Another reason for which he supports the ICC taking over the process, according to Deputy Speaker Koffa, is that there is an infrastructure problem. “Do we have the facilities and security to indict, arrest and hold war crimes suspect until at such time they are tried and sentenced? And if they are tried and sentenced, do we have the facilities to keep them for the duration of their sentence?”, the Deputy Speaker rhetorically asked.
According Cllr. Koffa, another reason for wanting to take the process international is the issue of whether Liberia has the expertise-the capacity of the lawyers and judges to prosecute defendants and adjudge those defendants.
Those are some of the reasons Deputy Speaker says he wants an international touch to the war crimes situation in Liberia. ” So if you go the local routes, it will be a long process because we have to put all those things in place before we issue the first indictment.”

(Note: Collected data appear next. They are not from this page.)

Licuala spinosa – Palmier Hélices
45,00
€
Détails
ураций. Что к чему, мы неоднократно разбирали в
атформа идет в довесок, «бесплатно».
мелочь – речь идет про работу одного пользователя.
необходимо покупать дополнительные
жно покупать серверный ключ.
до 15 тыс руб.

But the Liberian Legislator also supports another process-the Hybrid Court. By their nature, hybrid hearings involve some element of video transmission outside of the courtroom where the judges and some participants are physically present, with the permission of the court.
Like in the Sierra Leonean situation, Cllr Koffa said, a hearing on the Liberian war crimes can be set up outside of the country. “If you go a hybrid like what was done in Sierra Leone where the International community comes in and says we recognize that war crimes took place in Liberia therefore we will create a court that sits in other countries, and we will indict, and try these Liberian war crimes defendants and that the International community incarcerates if they are found guilty, will do. I favor that. I think that is the best approach and belief that’s best suited for Liberia”, he said.

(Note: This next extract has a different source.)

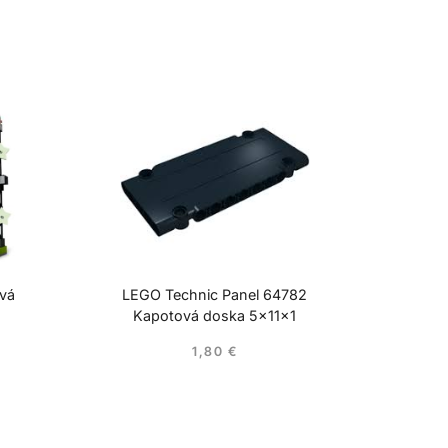
ová
LEGO Technic Panel 64782
Kapotová doska 5x11x1
1,80
€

The Deputy Speaker says It is not easy to set up laws to try locally simply because of the configuration of the legislature. He indicated that the process will not be free of politics. “There will be a lot of lobbying for those who do not want to see it; and furthermore, some people will even see it as very divisive”, he continued.
It will be a difficult process if it is solely localized. If we are capable to do a homegrown court, we would have done that a long time ago, he said. We do not have the political will and do not think we have the number to be able to move the legislation., according to Cllr. Koffa.
Even though over 50 legislators issued a joint petition the other time in favor of a war crimes court, but the deputy speaker thinks there will be a fallout along the way.
He states that economic crimes and war crimes are hands in glove, and therefore part of the same process, adding that it was an attempt to rake and pillage the nation that led to the perpetuation of the gruesome wars in the country.
“I don’t think you can prosecute war crimes without prosecuting economic crimes. Economic gains are the motivation for why these wars happened. I think this country can not heal, can not move forward as long those who brought this crisis are not brought to book,” Deputy Speaker Koffa concluded.